In my customer’s case – a small shop with a few computers in a workgroup – they had a Cisco router (RV220W) configured as the DHCP and DNS server for the network. When workstations get an IP address from DHCP, they are also provided with a default domain, which tells the client machine what domain to append to the end of unqualified hostnames. In this case, the factory-configured default domain was “cisco” (go figure). So whenever they try to connect to “SERVER” (which is just a hostname), the system appends the default domain to make it “SERVER.cisco”. Before the new TLD “.cisco” existed, this would just fail. And yet, because the workstations in this workgroup environment have been relying on NetBIOS or LLMNR or mDNS, everything’s been working fine. For the past six months anyway.
About two months ago, Cisco registered “cisco” as a new TLD (like .com). And they configured it (I guess very recently) to prevent namespace collisions as per the ICANN guide (sections 3.1 and 3.2). Now whenever my customer’s router was asked to resolve “SERVER.cisco”, it forwarded the request to the nameservers for the new “.cisco” domain, which in turn responded with the namespace collision IP address of 127.0.53.53, which is a legitimate response (not a failure). So of course this broke the internal network. By design!

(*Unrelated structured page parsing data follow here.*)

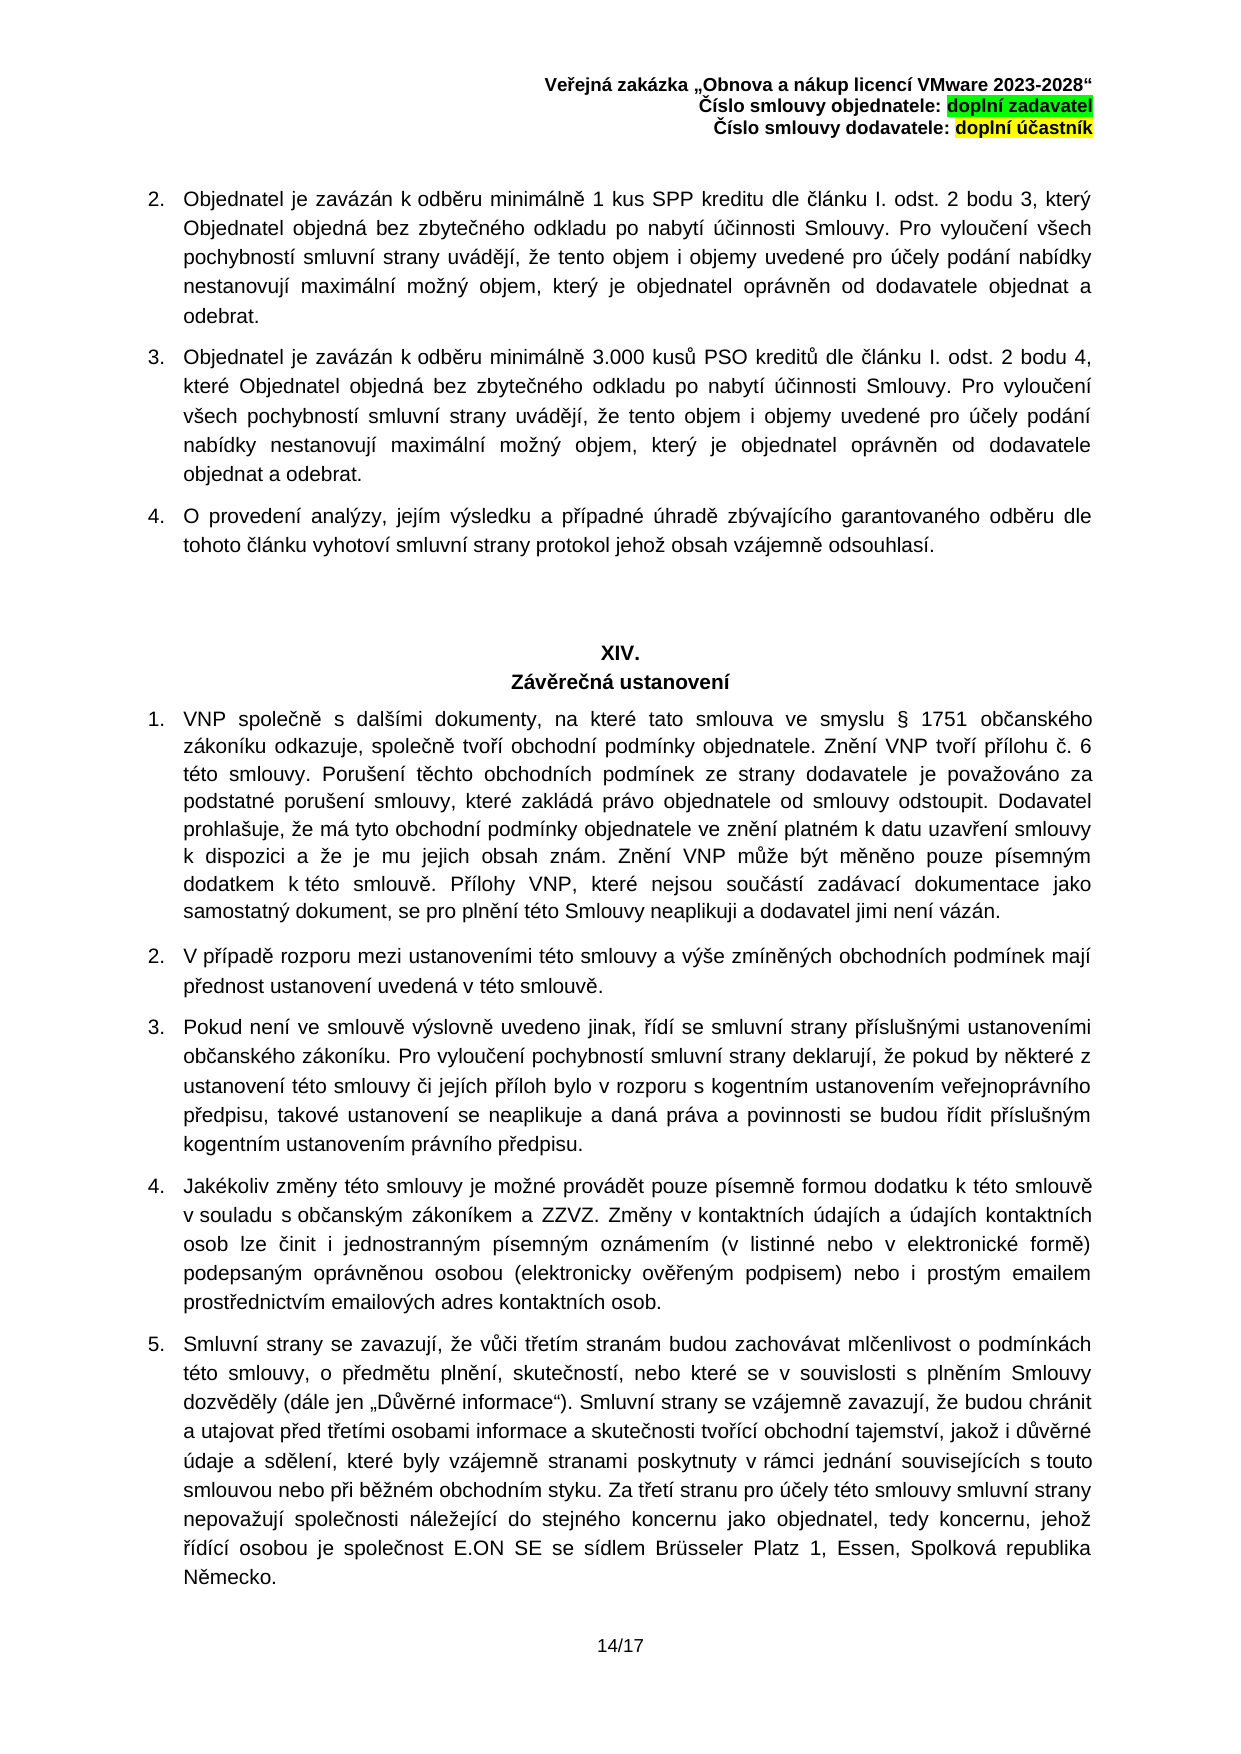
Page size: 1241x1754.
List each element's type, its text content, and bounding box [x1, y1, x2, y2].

text Závěrečná ustanovení [148, 665, 1093, 694]
list Jakékoliv změny této smlouvy je možné provádět pouze písemně formou dodatku k této smlouvě v souladu s občanským zákoníkem a ZZVZ. Změny v kontaktních údajích a údajích kontaktních osob lze činit i jednostranným písemným oznámením (v listinné nebo v elektronické formě) podepsaným oprávněnou osobou (elektronicky ověřeným podpisem) nebo i prostým emailem prostřednictvím emailových adres kontaktních osob. [148, 1168, 1093, 1314]
list Objednatel je zavázán k odběru minimálně 3.000 kusů PSO kreditů dle článku I. odst. 2 bodu 4, které Objednatel objedná bez zbytečného odkladu po nabytí účinnosti Smlouvy. Pro vyloučení všech pochybností smluvní strany uvádějí, že tento objem i objemy uvedené pro účely podání nabídky nestanovují maximální možný objem, který je objednatel oprávněn od dodavatele objednat a odebrat. [148, 340, 1093, 486]
list Smluvní strany se zavazují, že vůči třetím stranám budou zachovávat mlčenlivost o podmínkách této smlouvy, o předmětu plnění, skutečností, nebo které se v souvislosti s plněním Smlouvy dozvěděly (dále jen „Důvěrné informace“). Smluvní strany se vzájemně zavazují, že budou chránit a utajovat před třetími osobami informace a skutečnosti tvořící obchodní tajemství, jakož i důvěrné údaje a sdělení, které byly vzájemně stranami poskytnuty v rámci jednání souvisejících s touto smlouvou nebo při běžném obchodním styku. Za třetí stranu pro účely této smlouvy smluvní strany nepovažují společnosti náležející do stejného koncernu jako objednatel, tedy koncernu, jehož řídící osobou je společnost E.ON SE se sídlem Brüsseler Platz 1, Essen, Spolková republika Německo. [148, 1327, 1093, 1589]
list Objednatel je zavázán k odběru minimálně 1 kus SPP kreditu dle článku I. odst. 2 bodu 3, který Objednatel objedná bez zbytečného odkladu po nabytí účinnosti Smlouvy. Pro vyloučení všech pochybností smluvní strany uvádějí, že tento objem i objemy uvedené pro účely podání nabídky nestanovují maximální možný objem, který je objednatel oprávněn od dodavatele objednat a odebrat. [148, 182, 1093, 327]
list VNP společně s dalšími dokumenty, na které tato smlouva ve smyslu § 1751 občanského zákoníku odkazuje, společně tvoří obchodní podmínky objednatele. Znění VNP tvoří přílohu č. 6 této smlouvy. Porušení těchto obchodních podmínek ze strany dodavatele je považováno za podstatné porušení smlouvy, které zakládá právo objednatele od smlouvy odstoupit. Dodavatel prohlašuje, že má tyto obchodní podmínky objednatele ve znění platném k datu uzavření smlouvy k dispozici a že je mu jejich obsah znám. Znění VNP může být měněno pouze písemným dodatkem k této smlouvě. Přílohy VNP, které nejsou součástí zadávací dokumentace jako samostatný dokument, se pro plnění této Smlouvy neaplikuji a dodavatel jimi není vázán. [148, 707, 1093, 923]
list V případě rozporu mezi ustanoveními této smlouvy a výše zmíněných obchodních podmínek mají přednost ustanovení uvedená v této smlouvě. [148, 939, 1093, 997]
list O provedení analýzy, jejím výsledku a případné úhradě zbývajícího garantovaného odběru dle tohoto článku vyhotoví smluvní strany protokol jehož obsah vzájemně odsouhlasí. [148, 498, 1093, 557]
text XIV. [148, 636, 1093, 665]
list Pokud není ve smlouvě výslovně uvedeno jinak, řídí se smluvní strany příslušnými ustanoveními občanského zákoníku. Pro vyloučení pochybností smluvní strany deklarují, že pokud by některé z ustanovení této smlouvy či jejích příloh bylo v rozporu s kogentním ustanovením veřejnoprávního předpisu, takové ustanovení se neaplikuje a daná práva a povinnosti se budou řídit příslušným kogentním ustanovením právního předpisu. [148, 1010, 1093, 1156]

127.0.53.53 is exactly what I saw during my troubleshooting that led me down the path to resolution. Every internal host responded with this IP address. It’s a wildcard DNS entry on new TLD’s that has a singular purpose of breaking internal networks (see section 3 in the above-mentioned guide) in order to spur admins into doing something to prevent the namespace collision.
I have lingering questions as to whether Cisco knew that it would break some of its customer’s internal networks, and whether this initiative even solves a problem that needs to be solved. Regardless, if you ever see internal hosts resolving to 127.0.53.53 – now you know why.